May 3, 2019
Next Thursday! SEC’s Open Meeting on “Large Accelerated” & “Accelerated Filer” Def’ns
Yesterday, the SEC posted this Sunshine Act notice of an open Commission meeting next Thursday – May 9th – to consider whether to propose amendments to the “accelerated filer” & “large accelerated filer” definitions and related transition thresholds (the Commission will also be discussing the cross-border application of rules for security-based swaps). The agenda says that any proposed amendments would be intended to promote capital formation for smaller reporting companies that are currently included in the larger filer categories.
When the SEC adopted the higher $250 million definition for “smaller reporting company” last year, the definitions of “accelerated filer” and “large accelerated filer” didn’t change. As a result, companies with $75 million or more of public float that qualify as SRCs are still subject to the requirements that apply to accelerated filers, including the timing of the filing of periodic reports and the requirement that accelerated filers provide the auditor’s attestation of management’s assessment of internal control over financial reporting – and I blogged that that was a point of contention among the Commissioners.
We’ve blogged a few times since then about SEC Chair Jay Clayton’s desire to promote capital formation – and his view that the SOX 404(b) thresholds play into that. So a proposal to amend the definitions wouldn’t come as a surprise.
Audit Committee Independence: Still Important
We get a pretty regular stream of questions on our “Q&A Forum” to the effect of, “Is it really *that* important for our audit committee members to avoid any potentially conflicting relationships with the company?” And we know our members aren’t just making up these questions for fun – let’s just say, the enhanced independence requirements aren’t always front of mind for every director. If I had a dime for every time one of my clients discovered a consulting agreement that had some sort of tie to an audit committee member…well, anyway:
In remarks yesterday, SEC Chief Accountant Wes Bricker called out independence of committee members as one of the main drivers of audit committee effectiveness – along with time, information quality and training & experience.

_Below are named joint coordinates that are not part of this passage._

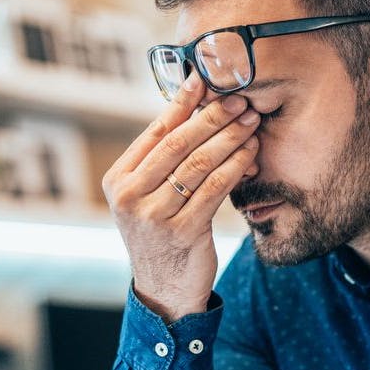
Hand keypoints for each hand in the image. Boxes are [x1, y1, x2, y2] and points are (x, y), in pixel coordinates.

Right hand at [102, 73, 260, 322]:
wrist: (164, 290)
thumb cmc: (162, 236)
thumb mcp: (150, 197)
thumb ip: (163, 161)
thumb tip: (194, 109)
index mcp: (118, 180)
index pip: (155, 132)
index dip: (182, 103)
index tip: (205, 79)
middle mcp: (129, 196)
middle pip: (178, 144)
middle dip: (212, 117)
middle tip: (239, 98)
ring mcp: (154, 215)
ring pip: (199, 164)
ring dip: (229, 138)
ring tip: (250, 121)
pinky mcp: (182, 231)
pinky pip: (214, 188)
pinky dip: (235, 167)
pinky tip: (250, 153)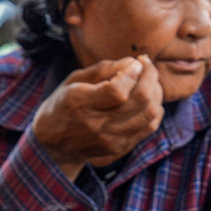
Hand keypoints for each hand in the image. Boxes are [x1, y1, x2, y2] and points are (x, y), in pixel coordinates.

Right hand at [33, 56, 162, 178]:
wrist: (53, 145)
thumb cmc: (64, 104)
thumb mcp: (73, 81)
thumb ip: (103, 69)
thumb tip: (134, 62)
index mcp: (79, 103)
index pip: (117, 91)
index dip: (133, 73)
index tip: (136, 62)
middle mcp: (96, 125)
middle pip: (139, 101)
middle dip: (151, 77)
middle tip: (147, 66)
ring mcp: (110, 140)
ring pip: (149, 114)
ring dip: (156, 92)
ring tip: (150, 81)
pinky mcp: (121, 148)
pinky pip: (150, 126)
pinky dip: (155, 108)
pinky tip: (148, 98)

So yes, it’s still important to at least one influential person, even as we debate whether the overall trend of “supermajority” director independence is worthwhile. Wes also suggested that the auditor’s understanding of the company’s business & audit risks should be something the audit committee considers when evaluating their performance. And he implied that the idea of mandatory auditor rotation remains pretty dead in the US, despite some European regulators requiring it:
As relevant information for the audit committees’ oversight, I believe it is also essential for the committee members to familiarize themselves with relevant research evidence. For example, existing academic research has not been conclusive on the relationship between an auditor’s tenure and either audit quality or auditor independence. Some studies document that mandated rotation may worsen an auditor’s efforts to be skeptical and may mask company “opinion shopping.” There is also some evidence suggesting that professional skepticism can, in some cases, benefit from a long-term auditor-client relationship.
ESG Ratings: The Field Gets More Crowded
There’s some consensus that ESG ratings are impacting investment decisions – but it’s getting very difficult to keep up with all the offerings. S&P recently jumped into the mix with this “ESG Ratings Tool,” which allows companies to participate in the ratings process from start to finish. Assessments are conducted at the request of & in consultation with a company, and the company can then also decide whether & how to disclose the rating.

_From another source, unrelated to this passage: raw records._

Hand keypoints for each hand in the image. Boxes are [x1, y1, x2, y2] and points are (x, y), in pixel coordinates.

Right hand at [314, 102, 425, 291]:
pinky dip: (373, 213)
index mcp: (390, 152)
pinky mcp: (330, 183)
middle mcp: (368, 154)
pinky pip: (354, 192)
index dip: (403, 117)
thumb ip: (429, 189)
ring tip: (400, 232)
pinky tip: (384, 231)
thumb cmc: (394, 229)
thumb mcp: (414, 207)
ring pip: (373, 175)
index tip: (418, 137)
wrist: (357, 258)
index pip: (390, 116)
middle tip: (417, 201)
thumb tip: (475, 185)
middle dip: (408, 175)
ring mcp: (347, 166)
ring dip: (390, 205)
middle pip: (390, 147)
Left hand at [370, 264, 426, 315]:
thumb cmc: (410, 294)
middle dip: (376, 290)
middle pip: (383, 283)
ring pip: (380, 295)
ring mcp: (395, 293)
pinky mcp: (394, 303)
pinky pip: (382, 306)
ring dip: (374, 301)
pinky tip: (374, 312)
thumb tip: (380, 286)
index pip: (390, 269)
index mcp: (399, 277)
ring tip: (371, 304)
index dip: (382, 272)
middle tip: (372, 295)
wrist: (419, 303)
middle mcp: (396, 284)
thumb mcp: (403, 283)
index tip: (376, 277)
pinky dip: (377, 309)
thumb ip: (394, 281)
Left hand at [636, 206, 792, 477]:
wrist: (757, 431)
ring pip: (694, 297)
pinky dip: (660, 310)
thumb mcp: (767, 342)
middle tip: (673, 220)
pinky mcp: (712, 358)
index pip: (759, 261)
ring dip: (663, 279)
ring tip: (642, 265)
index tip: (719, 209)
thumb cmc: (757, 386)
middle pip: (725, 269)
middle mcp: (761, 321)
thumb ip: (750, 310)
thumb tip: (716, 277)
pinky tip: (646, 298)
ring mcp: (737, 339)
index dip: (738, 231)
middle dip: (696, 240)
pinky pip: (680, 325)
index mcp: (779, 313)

Meanwhile, State Street Global Advisors is fed up with the ESG ratings free-for-all and is now applying its own scoring system – “R-Factor.” This Davis Polk blog has the details:
An April 2019 SSGA article provides further insight into which resources SSGA is actually using to generate its R-Factor score for any company. For environmental and social scoring, R-Factor leverages the Sustainability Accounting Standards Board (or SASB) Materiality Map as the key framework for materiality.
SSGA writes that, “The R-Factor scoring model is powered by multiple best-in-class ESG data providers — Sustainalytics, Vigeo EIRIS, Institutional Shareholder Services (ISS) Governance and ISS Oekom — as well as SASB meta-data for categorizing and weighting.” SSGA uses another in-house proprietary tool for governance scoring that takes into account region- or country-specific norms. State Street has stated in other publications that it utilizes the Task Force on Climate-related Financial Disclosures Framework (known as TCFD) and that CDP’s (formally the Carbon Disclosure Project) Framework is another possibility.